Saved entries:
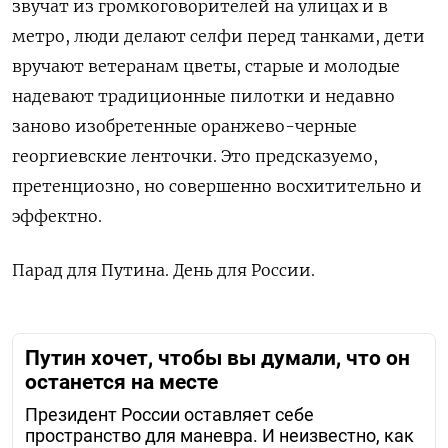
звучат из громкоговорителей на улицах и в
метро, ​​люди делают селфи перед танками, дети
вручают ветеранам цветы, старые и молодые
надевают традиционные пилотки и недавно
заново изобретенные оранжево-черные
георгиевские ленточки. Это предсказуемо,
претенциозно, но совершенно восхитительно и
эффектно.
Парад для Путина. День для России.
Путин хочет, чтобы вы думали, что он
останется на месте
Президент России оставляет себе
пространство для маневра. И неизвестно, как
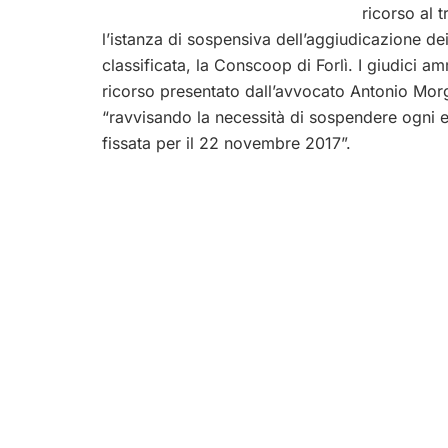
ricorso al 
l’istanza di sospensiva dell’aggiudicazione de
classificata, la Conscoop di Forlì. I giudici am
ricorso presentato dall’avvocato Antonio Mor
“ravvisando la necessità di sospendere ogni ef
fissata per il 22 novembre 2017”.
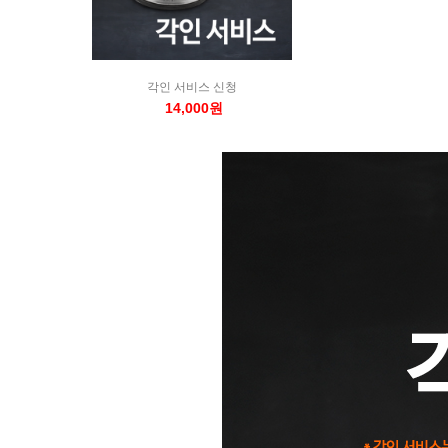
각인 서비스 신청
14,000원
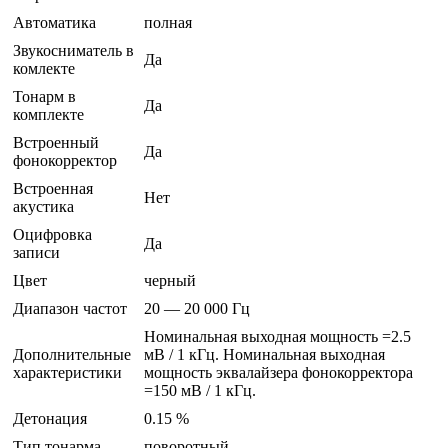
Автоматика
полная
Звукосниматель в
Да
комлекте
Тонарм в
Да
комплекте
Встроенный
Да
фонокорректор
Встроенная
Нет
акустика
Оцифровка
Да
записи
Цвет
черный
Диапазон частот
20 — 20 000 Гц
Номинальная выходная мощность =2.5
Дополнительные
мВ / 1 кГц. Номинальная выходная
характеристики
мощность эквалайзера фонокорректора
=150 мВ / 1 кГц.
Детонация
0.15 %
Тип тонарма
поворотный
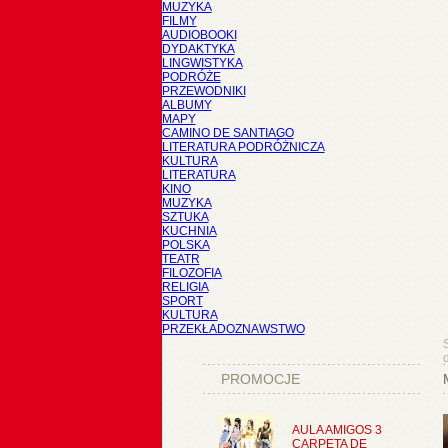
MUZYKA
FILMY
AUDIOBOOKI
DYDAKTYKA
LINGWISTYKA
PODRÓŻE
PRZEWODNIKI
ALBUMY
MAPY
CAMINO DE SANTIAGO
LITERATURA PODRÓŻNICZA
KULTURA
LITERATURA
KINO
MUZYKA
SZTUKA
KUCHNIA
POLSKA
TEATR
FILOZOFIA
RELIGIA
SPORT
KULTURA
PRZEKŁADOZNAWSTWO
PROMOCJE
AULA AMIGOS 3
CARPETA DE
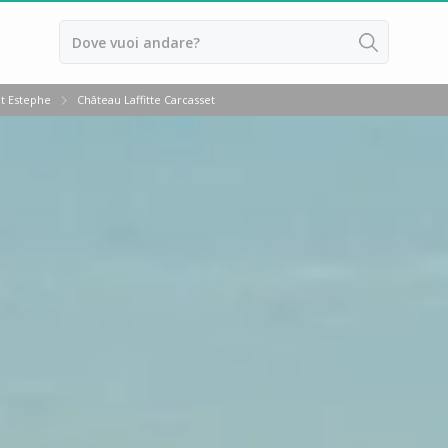
nt Estephe
Château Laffitte Carcasset
ussillon
ntes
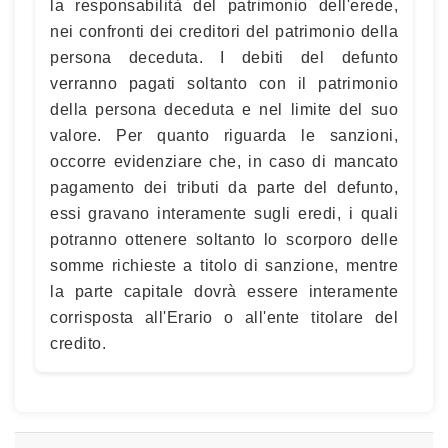
la responsabilità del patrimonio dell'erede,
nei confronti dei creditori del patrimonio della
persona deceduta. I debiti del defunto
verranno pagati soltanto con il patrimonio
della persona deceduta e nel limite del suo
valore. Per quanto riguarda le sanzioni,
occorre evidenziare che, in caso di mancato
pagamento dei tributi da parte del defunto,
essi gravano interamente sugli eredi, i quali
potranno ottenere soltanto lo scorporo delle
somme richieste a titolo di sanzione, mentre
la parte capitale dovrà essere interamente
corrisposta all'Erario o all'ente titolare del
credito.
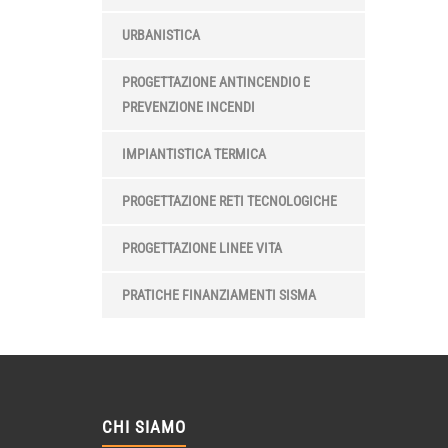
URBANISTICA
PROGETTAZIONE ANTINCENDIO E
PREVENZIONE INCENDI
IMPIANTISTICA TERMICA
PROGETTAZIONE RETI TECNOLOGICHE
PROGETTAZIONE LINEE VITA
PRATICHE FINANZIAMENTI SISMA
CHI SIAMO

What to produce ▸ Your answer should be each line of the data that contains the word "parte", copied as it stands.

Task response ▸
pagamento dei tributi da parte del defunto,
la parte capitale dovrà essere interamente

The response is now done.